Tanah longsor merupakan salah satu bencana alam
yang sering terjadi di daerah perbukitan dan lereng gunung, termasuk Kecamatan
Matesih. Tingginya risiko bencana belum diimbangi dengan kesiapsiagaan
masyarakat yang optimal. Penelitian ini bertujuan untuk mengetahui tingkat kesiapsiagaan dan
upaya pengurangan risiko bencana terhadap bencana tanah longsor di Kecamatan
Matesih, Kabupaten Karanganyar. Metode penelitian yang digunakan adalah metode
kualitatif dengan pendekatan deskriptif kualitatif. Teknik pengambilan data
yang digunakan adalah purposive sampling dengan menggunakan rumus slovin. Jumlah sampel yang
digunakan dalam penelitian ini adalah 99 orang yang tersebar di 4 Desa
(Girilayu, Karangbangun, Koripan dan Pablengan). Parameter yang diukur meliputi
4 buah parameter yaitu upaya pengurangan risiko bencana, pengetahuan dan sikap,
rencana kesiapsiagaan, dan informasi dan komunikasi. Data dikumpulkan melalui
metode kuesioner dan wawancara mendalam. Hasil penelitian menunjukan: 1)

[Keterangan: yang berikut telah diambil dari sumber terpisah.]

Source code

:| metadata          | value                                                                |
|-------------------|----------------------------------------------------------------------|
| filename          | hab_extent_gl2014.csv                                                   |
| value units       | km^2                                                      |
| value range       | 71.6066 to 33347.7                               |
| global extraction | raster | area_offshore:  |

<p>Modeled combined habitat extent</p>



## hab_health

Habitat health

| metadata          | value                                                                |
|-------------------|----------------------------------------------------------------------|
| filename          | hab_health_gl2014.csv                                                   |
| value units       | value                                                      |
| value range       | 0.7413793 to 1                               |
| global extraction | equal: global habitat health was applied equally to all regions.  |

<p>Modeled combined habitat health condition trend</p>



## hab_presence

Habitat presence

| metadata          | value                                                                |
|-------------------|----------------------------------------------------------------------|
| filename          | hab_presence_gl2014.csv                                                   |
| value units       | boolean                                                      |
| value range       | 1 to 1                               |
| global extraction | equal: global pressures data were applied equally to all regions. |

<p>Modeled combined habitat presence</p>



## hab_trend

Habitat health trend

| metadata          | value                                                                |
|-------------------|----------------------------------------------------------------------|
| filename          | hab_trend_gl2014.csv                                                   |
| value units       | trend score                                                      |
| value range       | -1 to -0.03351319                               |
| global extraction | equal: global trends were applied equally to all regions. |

Tingkat kesiapsiagaan masyarakat dalam menghadapi bencana tanah longsor di
Kecamatan Matesih masuk kategori kelas “Cukup” dengan rerata skor 51,74. 2)
Tingkat ketercapaian upaya pengurangan risiko bencana oleh masyarakat masuk
kategori kelas “Cukup” dengan rerata skor 58,11. 3) Tingkat ketercapaian upaya
pengurangan risiko bencana oleh pemerintah desa masuk kategori kelas “Tinggi”
dengan rerata skor 70.83. Secara keseluruhan temuan dalam penelitian ini
menandakan bahwa perlu adanya peningkatan kapasitas masyarakat pada parameter
pengetahuan dan sikap serta parameter rencana kesiapsiagaan yang masih rendah
atau paling kecil diantara parameter lainnya. Rekomendasi utama adalah penguatan dalam hal pelatihan,
sosialiasi kepada masyarakat dan perbaruan data spasial zonasi rawan longsor
yang dapat dijadikan dasar dalam perencanaan pembangunan di Kecamatan Matesih.